V-CAGE: Context-Aware Generation and Verification for Scalable Long-Horizon Embodied Tasks

Learning long-horizon embodied behaviors from synthetic data remains challenging because generated scenes are often physically implausible, language-driven programs frequently "succeed" without satisfying task semantics, and high-level instructions require grounding into executable action sequences. To address these limitations, we introduce V-CAGE, a closed-loop framework for generating robust, semantically aligned manipulation datasets at scale. First, we propose a context-aware instantiation mechanism that enforces geometric consistency during scene synthesis. By dynamically maintaining a map of prohibited spatial areas as objects are placed, our system prevents interpenetration and ensures reachable, conflict-free configurations in cluttered environments. Second, to bridge the gap between abstract intent and low-level control, we employ a hierarchical instruction decomposition module. This decomposes high-level goals (e.g., "get ready for work") into compositional action primitives, facilitating coherent long-horizon planning. Crucially, we enforce semantic correctness through a VLM-based verification loop. Acting as a visual critic, the VLM performs rigorous rejection sampling after each subtask, filtering out "silent failures" where code executes but fails to achieve the visual goal. Experiments demonstrate that V-CAGE yields datasets with superior physical and semantic fidelity, significantly boosting the success rate and generalization of downstream policies compared to non-verified baselines.

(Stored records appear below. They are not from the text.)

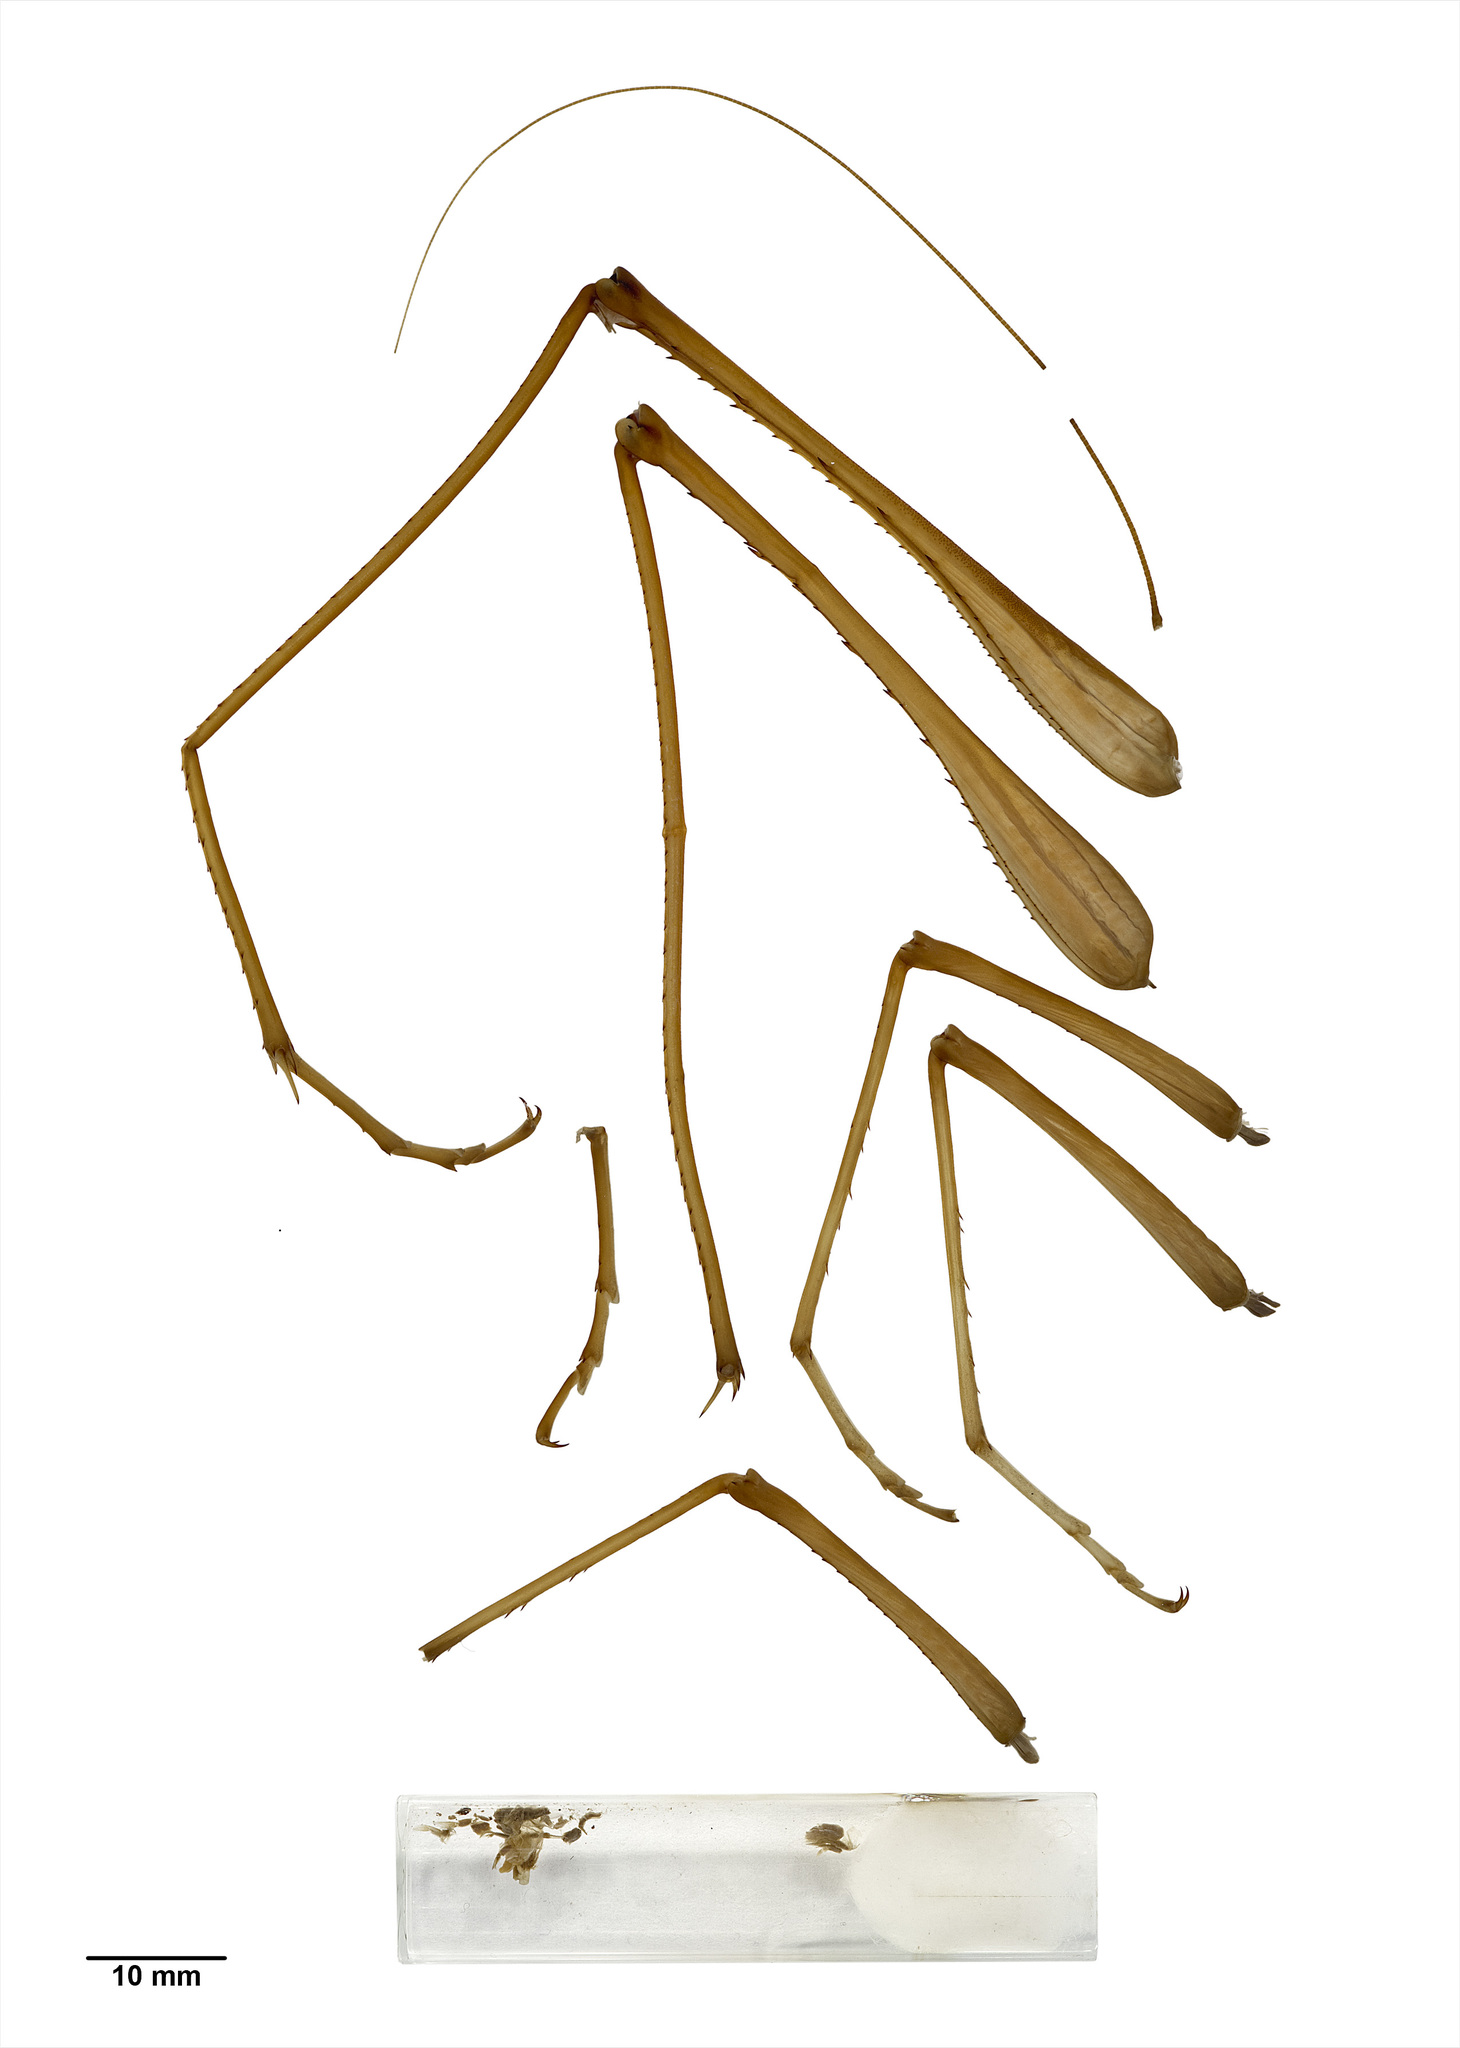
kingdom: Animalia
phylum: Arthropoda
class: Insecta
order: Orthoptera
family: Rhaphidophoridae
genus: Pachyrhamma
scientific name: Pachyrhamma giganteum
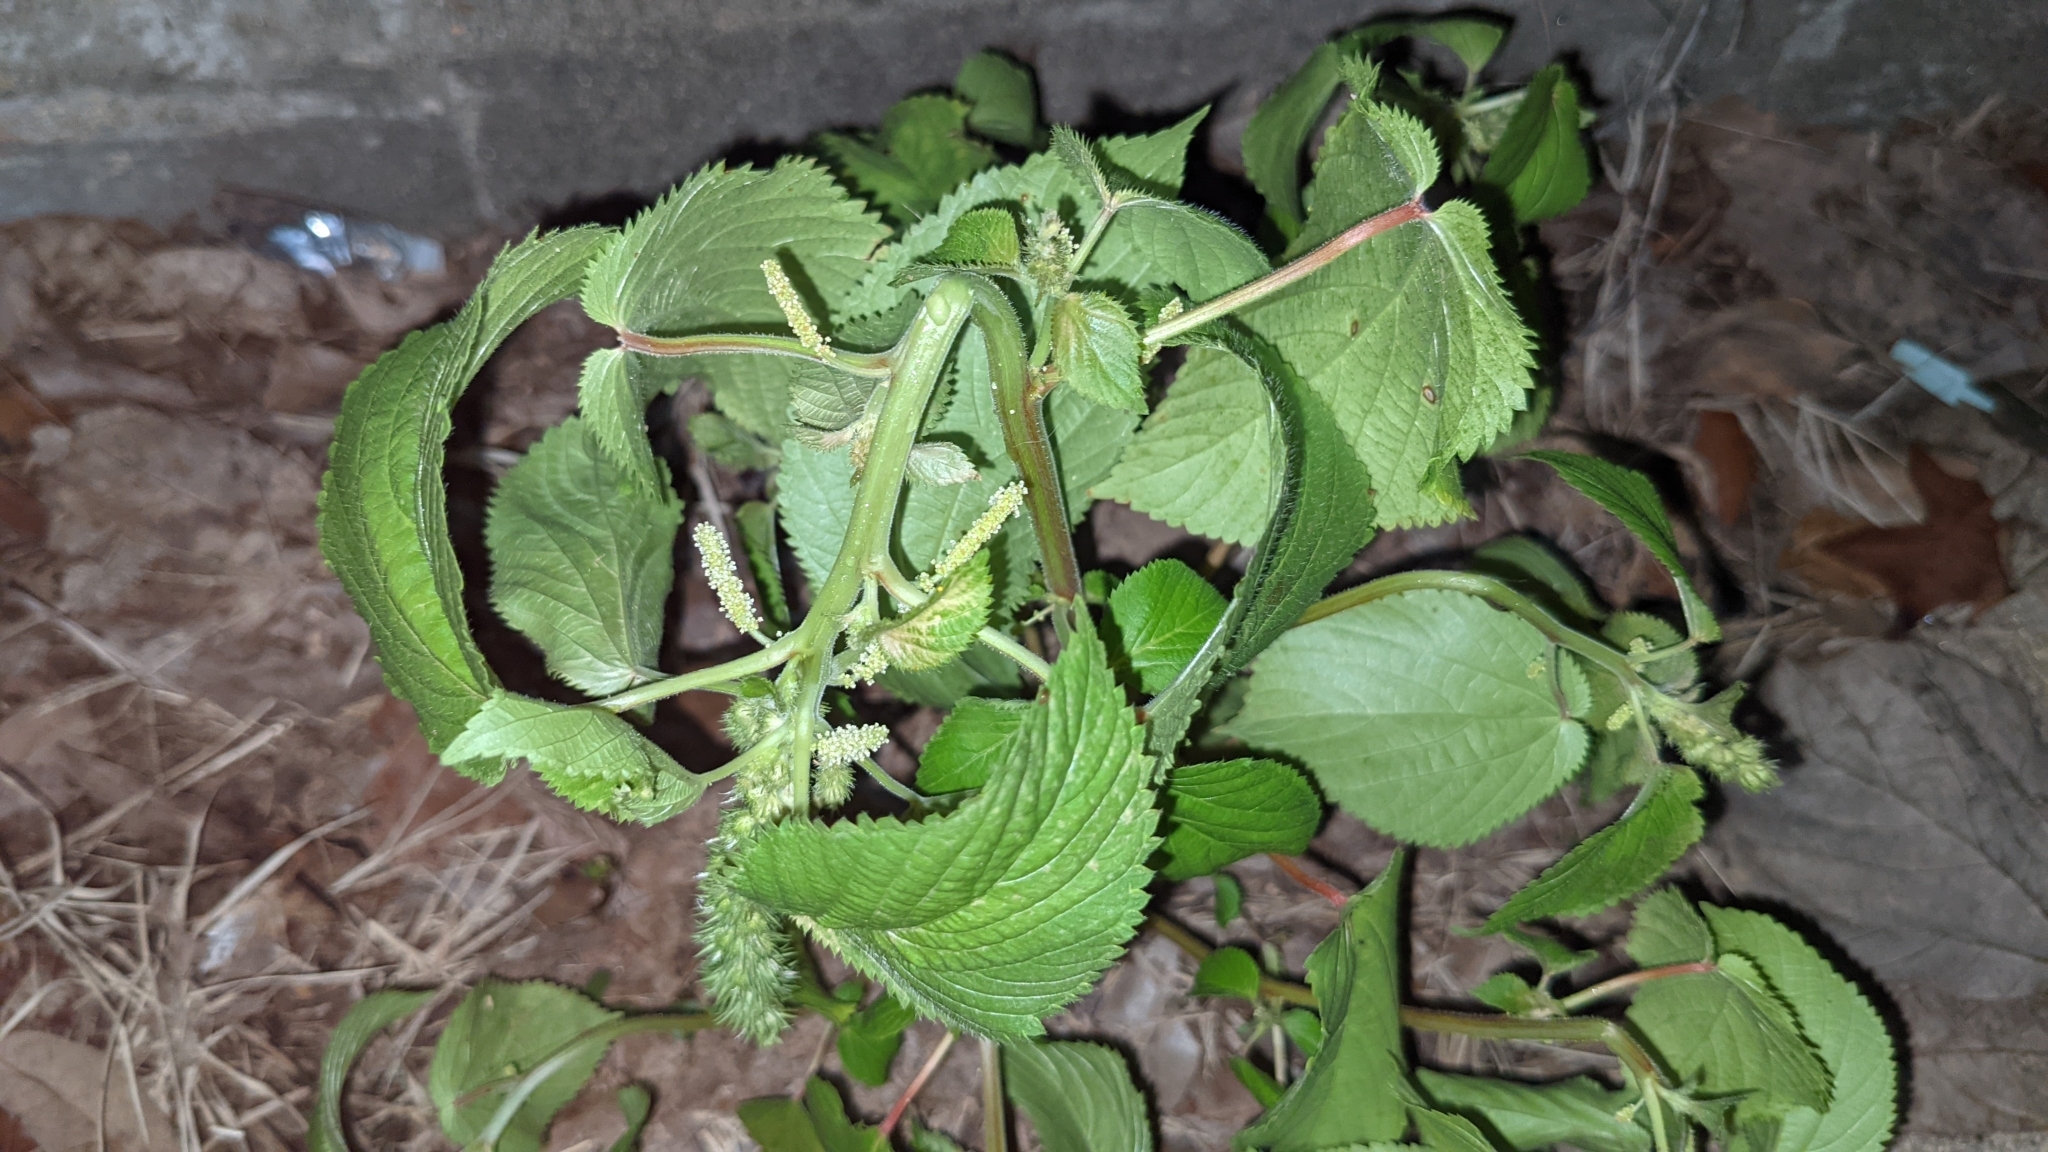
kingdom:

翻译：从合成数据中学习长程具身行为仍然面临挑战，因为生成的场景通常在物理上不可信，语言驱动的程序常常在未满足任务语义的情况下“成功”，且高层指令需要被具体化为可执行的动作序列。为应对这些局限，我们提出了V-CAGE，一个用于大规模生成鲁棒、语义对齐的操作数据集的闭环框架。首先，我们提出了一种情境感知实例化机制，在场景合成过程中强制执行几何一致性。通过动态维护一个随物体放置而更新的禁止空间区域地图，我们的系统防止了物体间的相互穿透，并确保在杂乱环境中生成可达且无冲突的配置。其次，为弥合抽象意图与底层控制之间的鸿沟，我们采用了一个分层指令分解模块。该模块将高层目标（例如“准备工作”）分解为组合式动作基元，从而促进连贯的长程规划。关键的是，我们通过一个基于视觉语言模型（VLM）的验证循环来强制执行语义正确性。该VLM作为视觉评判者，在每个子任务执行后进行严格的拒绝采样，过滤掉那些代码已执行但未能达成视觉目标的“静默失败”。实验表明，与未经验证的基线方法相比，V-CAGE生成的数据集具有更优的物理与语义保真度，能显著提升下游策略的成功率与泛化能力。